Islam khususnya, buku ini dapat menjadi sumber acuan untuk memahami Ilmu
Hadits dan mendapat wawasan ilmu keislaman klasik yang pada saat ini sering
dilupakan oleh umat Islam pada khususnya. Dalam buku ini, pengarang mencoba
membahas segala sesuatu tentang hadits sampai dengan perkembangannya secara
gamblang membuat buku ini menarik untuk dipelajari.
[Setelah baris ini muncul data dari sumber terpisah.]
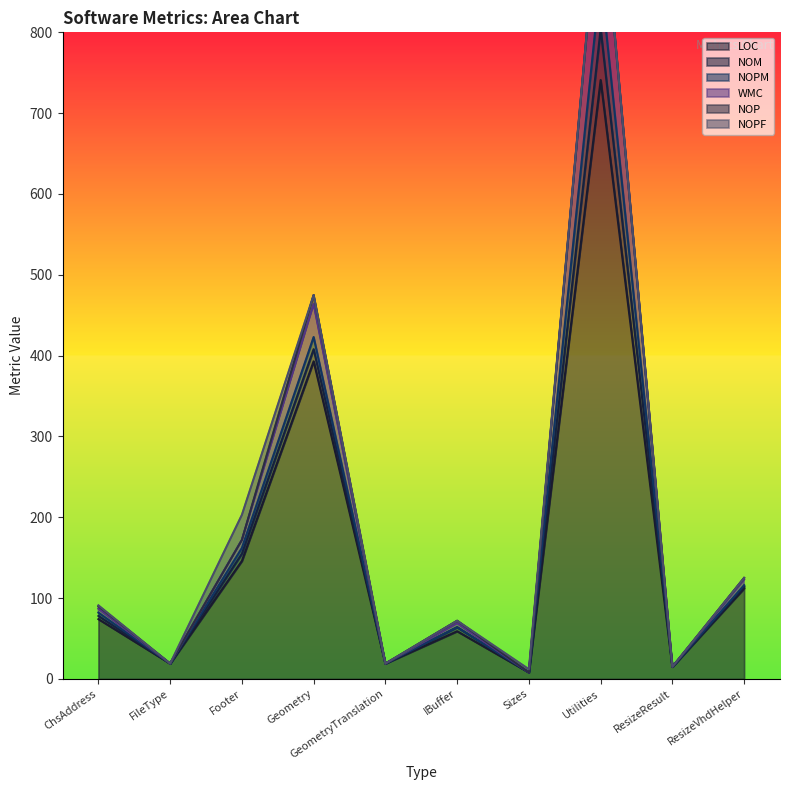

How many lines are shown in the chart?

6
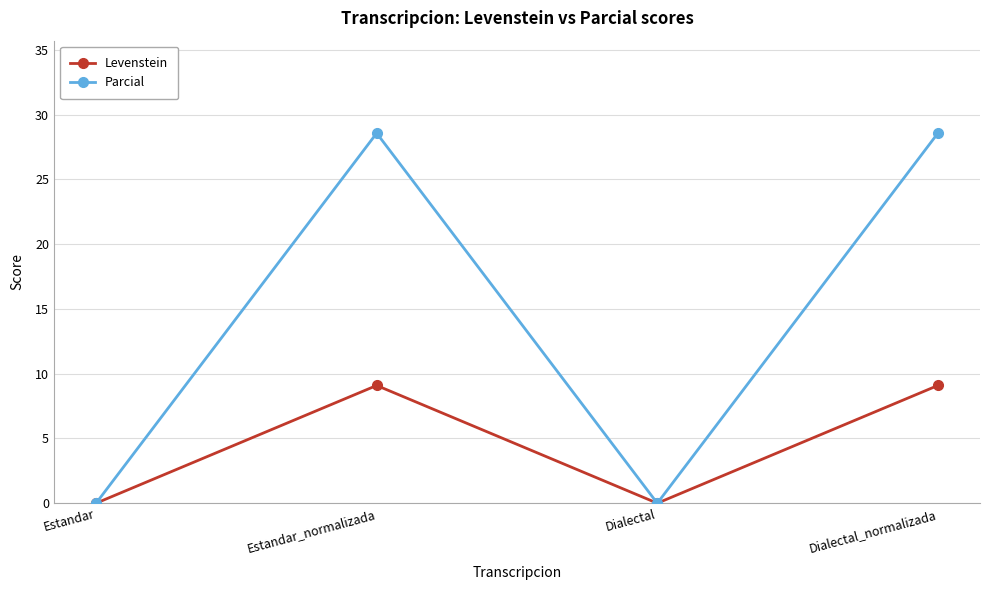

Which series has the largest total across all categories?

Parcial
Namun, buku ini agak sedikit kurang dipahami karena terlalu banyaknya sub-sub
judul yang menjadi penjelasan terhadap pokok bahasannya. Sehingga dalam
pemahamannya ditemukan berbagai kesulitan. Kemampuan penulis dalam
menjabarkan contoh tidak begitu menekankan kepada inti permasalahannya,
sehingga diperlukan analisis dan pemahaman yang mendalam.
E. PENUTUP
Kesimpulan :
Hadits merupakan sumber ajaran Islam setelah Al-Quran yang bersumber dari
Rasulullah SAW, berupa perkataan, perbuatan maupun taqrirnya. Hadits yang
diterima dari Rasul tersebut berjumlah 800 ribu, suatu jumlah yang sangat banyak
ketimbang Al-Quran yang hanya sekitar 6 ribu ayat. Di dalam buku ini menjelaskan
tentang pengertian Ilmu Hadits yang berarti ilmu hadist adalah ilmu pengetahuan
yang mempelajari tentang sesuatu yang disandarkan kepada Rasul SAW, baik
berupa perkataan, perbuatan, taqrir atau sifat-sifatnya. Di buku ini juga membahas
istilah-istilah hadits, sejarah dan perkembangannya, hadits palsu juga memaparkan
hadits ditinjau dari segi kualitas dan kuantitasnya, dan juga ilmu cara dan langkahlangkah untuk menganalisis suatu hadits. Buku ini sangat cocok bagi para umat
Islam dan kaum terpelajar mahasiswa perguruan tinggi Islam khususnya, buku ini
dapat menjadi sumber acuan untuk memahami Ilmu Hadits dan mendapat wawasan
ilmu keislaman klasik yang pada saat ini sering dilupakan oleh umat Islam pada
khususnya. Namun, buku ini agak sedikit kurang dipahami karena terlalu banyaknya
sub-sub judul yang menjadi penjelasan terhadap pokok bahasannya. Sehingga
dalam pemahamannya ditemukan berbagai kesulitan.